Music Reviews
Myopia

Agnes Obel Myopia

(Deutsche Grammophon) Buy it from Insound Rating - 7/10

Danish singer-songwriter/composer Agnes Obel writes somber works of art surrounded by concepts of the reflective self. While 2012's Aventine took a more impressionistic approach to how we understand memory, 2016's Citizen of Glass questioned the role of privacy and how we expose ourselves to others. In Myopic, her fourth LP, Obel wanted to create in deep isolation without any outside influence, allowing herself to build self-trust as she experiments within a set of strengths and limitations.

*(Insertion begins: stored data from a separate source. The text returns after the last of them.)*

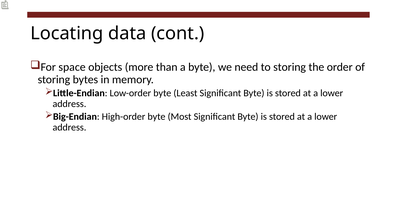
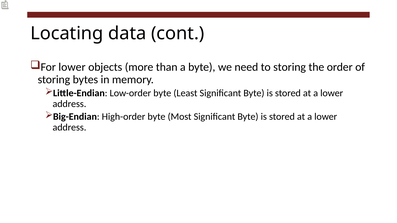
For space: space -> lower
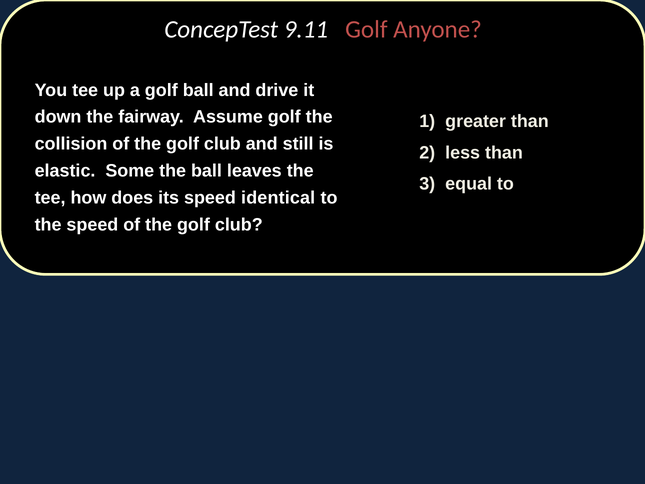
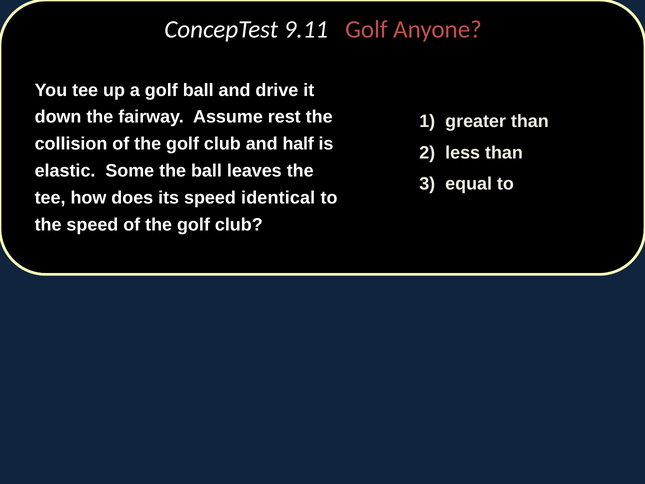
Assume golf: golf -> rest
still: still -> half
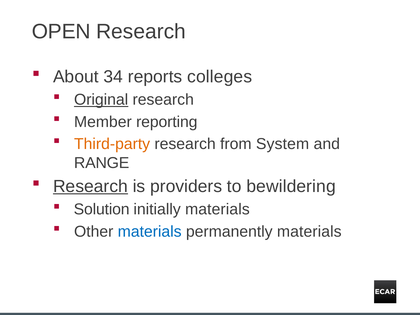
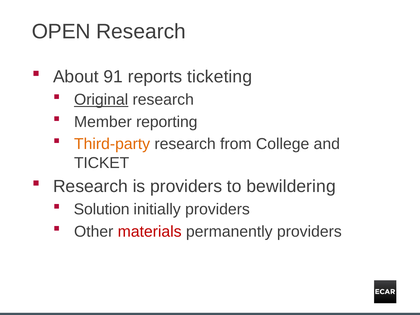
34: 34 -> 91
colleges: colleges -> ticketing
System: System -> College
RANGE: RANGE -> TICKET
Research at (90, 186) underline: present -> none
initially materials: materials -> providers
materials at (150, 232) colour: blue -> red
permanently materials: materials -> providers
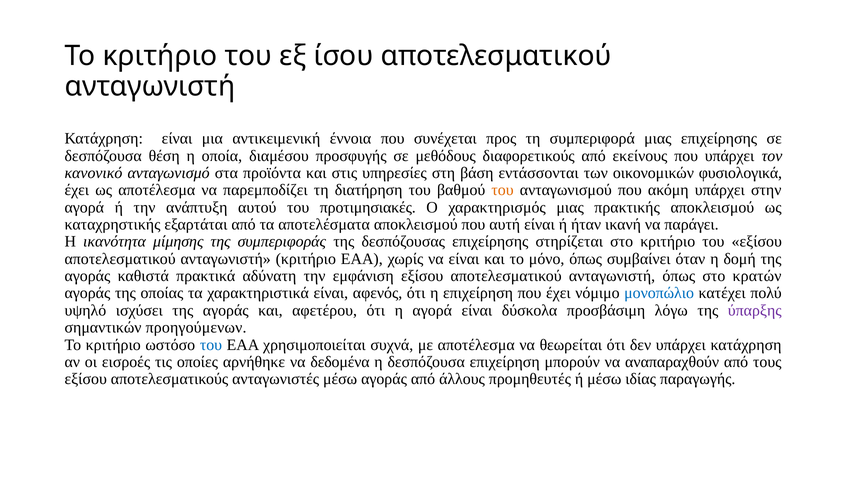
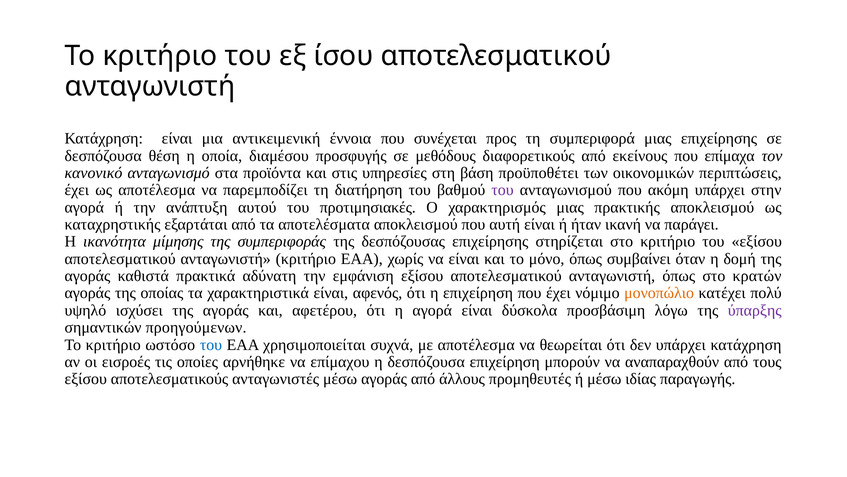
που υπάρχει: υπάρχει -> επίμαχα
εντάσσονται: εντάσσονται -> προϋποθέτει
φυσιολογικά: φυσιολογικά -> περιπτώσεις
του at (503, 190) colour: orange -> purple
μονοπώλιο colour: blue -> orange
δεδομένα: δεδομένα -> επίμαχου
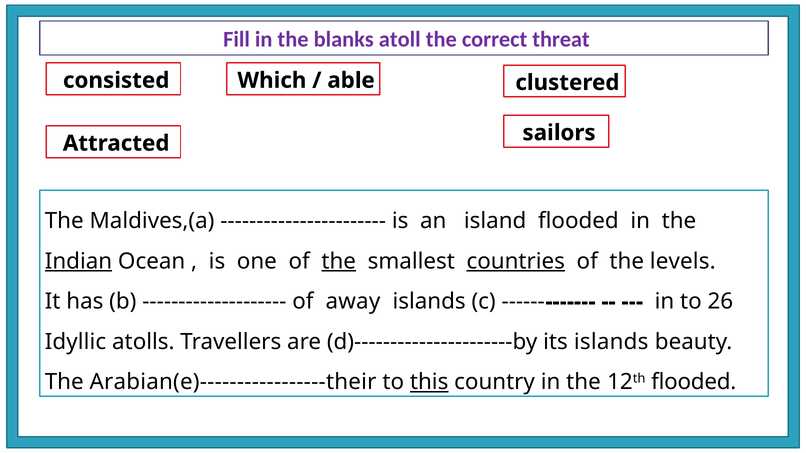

Her self-proclaimed "myopia" is the same bubble that we create ourselves, and ultimately, an attempt to better understand how to communicate art to a broader audience under those terms.

Obel's work has indeed grown denser with time and experience, though not without dismissing the openness in which her music functions. On Island of Doom and Promise Keeper, she uses various vocal manipulation techniques over striking piano passages that create an unsettling atmosphere—eliciting feelings of escape in her cold, dark imagery. Whereas on piano instrumental Roscian, she follows the spare minimalism of Aventine and 2010's Philharmonics, still indebted to her classical training even as she touches on goth-tinged electronic motifs. She's as cryptic as ever, both musically and lyrically, evoking a sort of mystic enchantment that's better left unexplained.

There's a grand sense of scale in Myopic's elegant contours. From the strings-led Parliament of Owls to the opulent chamber arrangements of the title track, Obel manages to retain a gentle intimacy even when she flirts with the emotional transcendence of new age. She did record the album in her home studio in Berlin, after all, but it's in how she alters her ghostly, choral-like voice that she's able to elevate her entire environment. These are common attributes of her work, which much to its detriment, can sometimes make it appear as if there's a sameness to the material (her explorations don't stray too far from Citizen of Glass). But Obel's open-ended ideas are deeply affecting—a testament to an artist who can let out more of herself the more confined she feels.